- [Task list]:
• A. According to the answer in the Boost regex thread, which type should replace boost::wregex?
• B. Please copy the Boost regex thread word for word from "The Boost.Regex documentation" to "instead of boost::wregex.".

- [Quoted passage]:
________

2

I am using the code below to try and match symbols using regex, (as an example, I am trying to match the circle star symbol, http://graphemica.com/%E2%9C%AA)

#include <boost/regex.hpp>

//...
std::wstring text = L"a✪c";
auto re = L"(\\p{S}|\\p{L})+?";
boost::wregex r(re);
boost::regex_token_iterator<std::wstring::const_iterator>
  i(boost::make_regex_token_iterator(text, r, 1)), j;
while (i != j)
{
  std::wstring x = *i;
  ++i;
}
//...

The byte value of text is {97, 10026, 99}, (or `{0x61,0x272A, 0x63}'). So it is a valid symbol.

The code matches the 2 letters, 'a' 0x61 and 'c'``0x63, but not the symbol (0x272A). I have tried it with a couple of other symbols and none of them work, (© for example).

What am I missing here?

FFMG
  • 1,208
  • 1
  • 10
  • 24
  • Interesting, both `✪` and `©` belong to `\p{So}` category. What if you just use `\\p{So}`, or `auto re = L"[\\p{So}\\p{S}\\p{L}]";`? (Your `+?` is redundant if you want to match 1 symbol at a time). – Wiktor Stribiżew Jul 22 '16 at 11:29
  • It does not seem to work, I get the following error `Escape sequence was neither a valid property nor a valid character class name. The error occurred while parsing the regular expression: '(\p{So}>>>HERE>>>)'.` – FFMG Jul 22 '16 at 11:48

1 Answers1

3

The Boost.Regex documentation explicitly states that there's no support for Unicode-specific character classes when using boost::wregex.

If you want this functionality, you'll need to build Boost.Regex with ICU support enabled then use the boost::u32regex type instead of boost::wregex.

ildjarn
  • 62,044
  • 9
  • 127
  • 211

________

- [Data records]:
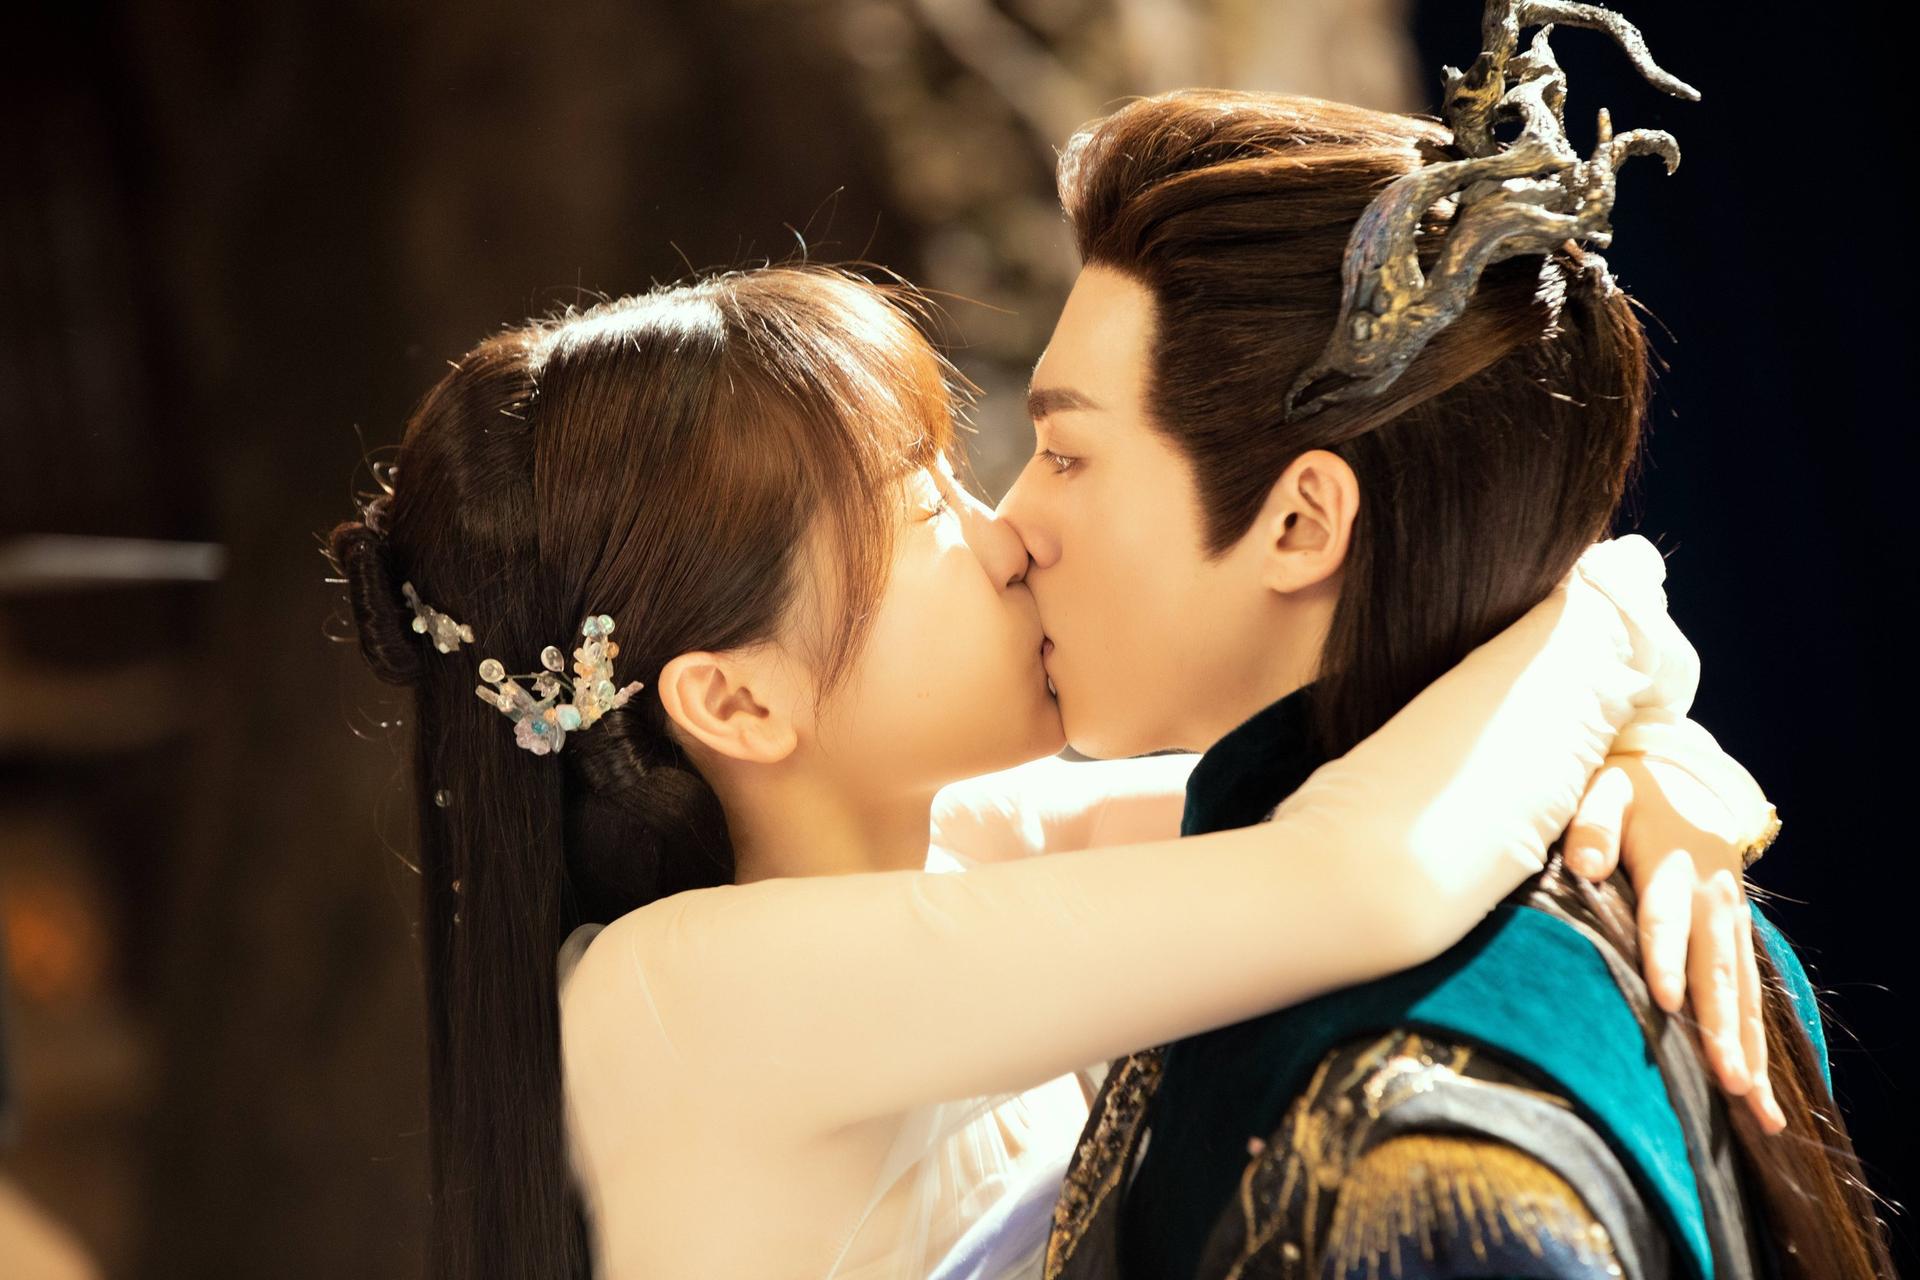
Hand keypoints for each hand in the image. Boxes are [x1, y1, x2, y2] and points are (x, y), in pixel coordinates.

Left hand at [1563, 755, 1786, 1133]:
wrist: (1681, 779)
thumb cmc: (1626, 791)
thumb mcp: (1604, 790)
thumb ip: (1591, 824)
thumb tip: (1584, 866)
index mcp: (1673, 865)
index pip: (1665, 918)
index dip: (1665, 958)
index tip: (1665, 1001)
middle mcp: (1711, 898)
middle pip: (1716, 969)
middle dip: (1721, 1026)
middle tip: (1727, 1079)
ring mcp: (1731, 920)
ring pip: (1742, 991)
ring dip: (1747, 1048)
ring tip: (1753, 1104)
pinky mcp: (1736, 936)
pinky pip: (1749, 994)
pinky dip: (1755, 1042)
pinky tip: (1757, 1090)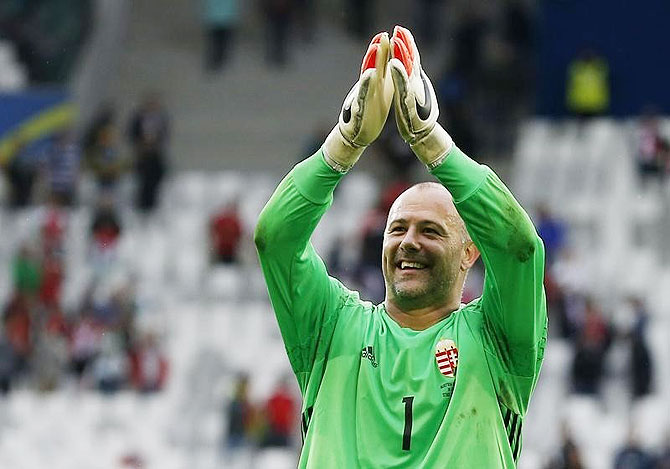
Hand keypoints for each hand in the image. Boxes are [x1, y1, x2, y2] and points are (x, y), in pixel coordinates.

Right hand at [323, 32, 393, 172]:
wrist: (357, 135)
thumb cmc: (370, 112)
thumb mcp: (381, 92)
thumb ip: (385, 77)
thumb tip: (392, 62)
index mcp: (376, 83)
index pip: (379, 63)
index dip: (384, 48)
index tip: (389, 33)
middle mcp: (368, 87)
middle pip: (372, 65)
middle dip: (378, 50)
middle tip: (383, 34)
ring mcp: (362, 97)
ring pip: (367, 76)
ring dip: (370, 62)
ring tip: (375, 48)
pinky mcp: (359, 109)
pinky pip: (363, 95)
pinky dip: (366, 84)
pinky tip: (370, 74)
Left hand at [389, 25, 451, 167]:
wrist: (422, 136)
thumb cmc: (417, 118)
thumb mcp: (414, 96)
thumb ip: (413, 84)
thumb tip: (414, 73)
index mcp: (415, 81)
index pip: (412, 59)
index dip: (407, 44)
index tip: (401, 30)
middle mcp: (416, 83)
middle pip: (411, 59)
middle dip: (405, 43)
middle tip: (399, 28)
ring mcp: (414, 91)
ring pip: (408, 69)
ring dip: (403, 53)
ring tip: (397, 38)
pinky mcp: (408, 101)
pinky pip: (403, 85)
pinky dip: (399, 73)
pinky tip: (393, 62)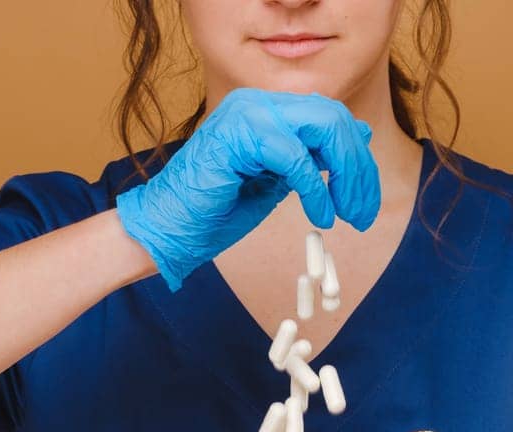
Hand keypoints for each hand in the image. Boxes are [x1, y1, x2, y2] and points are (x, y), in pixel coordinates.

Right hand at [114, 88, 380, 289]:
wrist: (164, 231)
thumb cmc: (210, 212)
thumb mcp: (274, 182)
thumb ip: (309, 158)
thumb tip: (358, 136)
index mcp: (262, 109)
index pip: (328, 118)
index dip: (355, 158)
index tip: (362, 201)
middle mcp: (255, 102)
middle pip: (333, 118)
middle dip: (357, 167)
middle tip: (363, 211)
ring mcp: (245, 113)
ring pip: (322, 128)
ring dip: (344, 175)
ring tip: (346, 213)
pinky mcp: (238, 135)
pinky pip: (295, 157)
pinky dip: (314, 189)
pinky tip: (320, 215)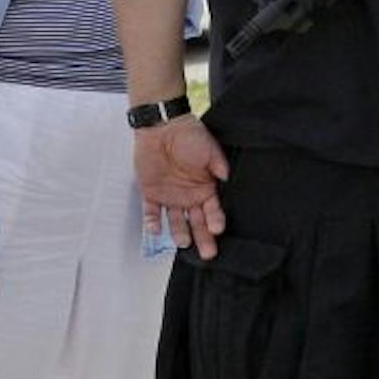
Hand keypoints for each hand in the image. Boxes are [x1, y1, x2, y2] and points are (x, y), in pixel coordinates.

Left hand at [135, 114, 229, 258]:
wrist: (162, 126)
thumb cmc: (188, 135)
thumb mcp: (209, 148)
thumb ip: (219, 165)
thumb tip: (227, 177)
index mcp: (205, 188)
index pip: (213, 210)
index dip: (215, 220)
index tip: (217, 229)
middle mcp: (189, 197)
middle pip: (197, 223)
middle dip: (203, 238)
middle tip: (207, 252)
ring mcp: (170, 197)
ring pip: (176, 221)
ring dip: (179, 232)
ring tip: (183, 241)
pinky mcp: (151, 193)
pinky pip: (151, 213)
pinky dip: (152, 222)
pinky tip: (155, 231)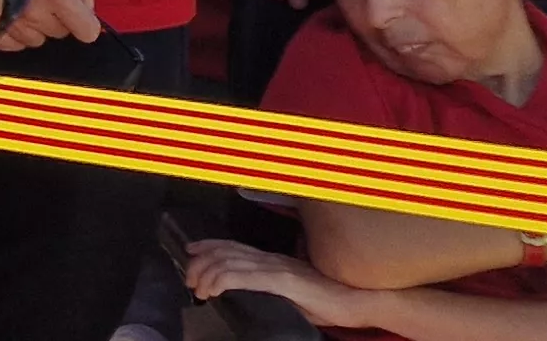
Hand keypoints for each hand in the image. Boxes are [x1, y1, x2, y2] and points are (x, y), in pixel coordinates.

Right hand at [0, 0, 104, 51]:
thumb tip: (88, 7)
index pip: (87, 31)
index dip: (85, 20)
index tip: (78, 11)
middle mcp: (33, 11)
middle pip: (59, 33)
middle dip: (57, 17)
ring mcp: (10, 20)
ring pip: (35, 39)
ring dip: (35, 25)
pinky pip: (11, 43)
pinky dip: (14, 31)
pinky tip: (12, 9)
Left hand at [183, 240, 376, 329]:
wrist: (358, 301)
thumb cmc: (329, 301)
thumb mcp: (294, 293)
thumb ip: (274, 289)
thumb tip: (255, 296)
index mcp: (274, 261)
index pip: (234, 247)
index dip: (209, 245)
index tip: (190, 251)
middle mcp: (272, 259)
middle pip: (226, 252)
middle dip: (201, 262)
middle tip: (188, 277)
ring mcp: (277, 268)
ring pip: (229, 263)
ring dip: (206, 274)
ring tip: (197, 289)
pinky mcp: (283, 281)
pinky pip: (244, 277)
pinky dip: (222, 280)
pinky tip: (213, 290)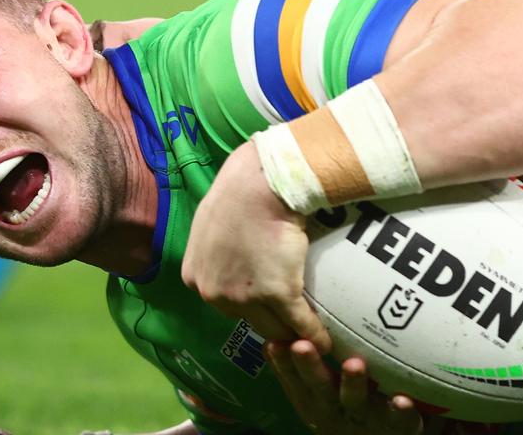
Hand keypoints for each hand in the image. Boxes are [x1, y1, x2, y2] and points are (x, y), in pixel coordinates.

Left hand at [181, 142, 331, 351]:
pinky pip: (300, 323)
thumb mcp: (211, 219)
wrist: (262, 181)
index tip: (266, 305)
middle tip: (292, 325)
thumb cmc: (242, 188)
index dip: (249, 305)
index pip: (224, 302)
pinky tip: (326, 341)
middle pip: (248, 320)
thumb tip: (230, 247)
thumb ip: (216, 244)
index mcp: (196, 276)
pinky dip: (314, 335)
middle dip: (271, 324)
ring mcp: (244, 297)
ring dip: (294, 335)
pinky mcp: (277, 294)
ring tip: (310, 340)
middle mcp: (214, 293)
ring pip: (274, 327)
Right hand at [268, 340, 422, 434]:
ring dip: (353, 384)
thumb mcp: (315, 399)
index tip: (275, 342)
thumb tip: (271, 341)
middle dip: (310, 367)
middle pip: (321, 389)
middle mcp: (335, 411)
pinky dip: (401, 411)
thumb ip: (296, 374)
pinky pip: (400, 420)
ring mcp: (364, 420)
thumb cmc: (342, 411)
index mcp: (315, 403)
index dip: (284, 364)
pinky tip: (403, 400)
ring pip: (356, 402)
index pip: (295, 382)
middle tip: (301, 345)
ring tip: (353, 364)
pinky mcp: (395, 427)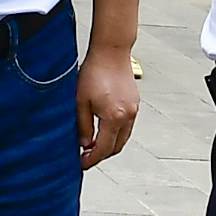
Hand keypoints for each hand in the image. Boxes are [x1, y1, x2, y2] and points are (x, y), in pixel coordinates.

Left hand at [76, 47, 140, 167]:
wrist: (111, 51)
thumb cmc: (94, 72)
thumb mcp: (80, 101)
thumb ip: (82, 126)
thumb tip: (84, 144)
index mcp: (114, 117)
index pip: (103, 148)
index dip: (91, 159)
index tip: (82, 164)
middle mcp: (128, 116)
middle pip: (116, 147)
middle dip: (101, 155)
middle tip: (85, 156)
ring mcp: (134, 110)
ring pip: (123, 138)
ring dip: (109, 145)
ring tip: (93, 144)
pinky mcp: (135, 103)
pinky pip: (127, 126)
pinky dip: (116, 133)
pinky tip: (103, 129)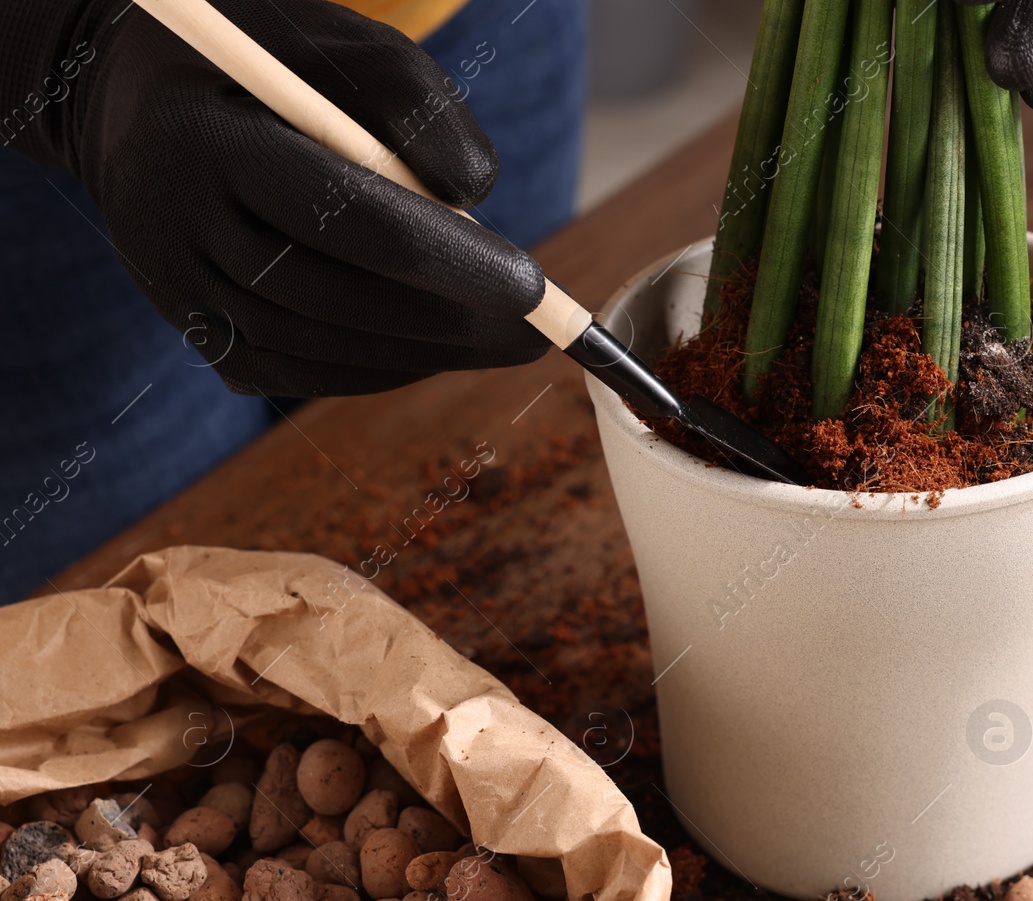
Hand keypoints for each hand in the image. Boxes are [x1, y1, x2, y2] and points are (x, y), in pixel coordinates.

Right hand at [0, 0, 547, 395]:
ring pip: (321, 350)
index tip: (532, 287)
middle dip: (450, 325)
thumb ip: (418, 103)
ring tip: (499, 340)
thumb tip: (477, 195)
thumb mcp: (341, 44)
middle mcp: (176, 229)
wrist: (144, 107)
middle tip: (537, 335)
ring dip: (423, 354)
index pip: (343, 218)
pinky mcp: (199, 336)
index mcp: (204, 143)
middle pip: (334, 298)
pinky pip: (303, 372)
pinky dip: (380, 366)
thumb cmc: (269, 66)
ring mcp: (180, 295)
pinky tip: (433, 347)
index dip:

________

- [Results for the exercise]:
• A. boost::u32regex

• B.
The Boost.Regex documentation explicitly states that there's no support for Unicode-specific character classes when using boost::wregex.

If you want this functionality, you'll need to build Boost.Regex with ICU support enabled then use the boost::u32regex type instead of boost::wregex.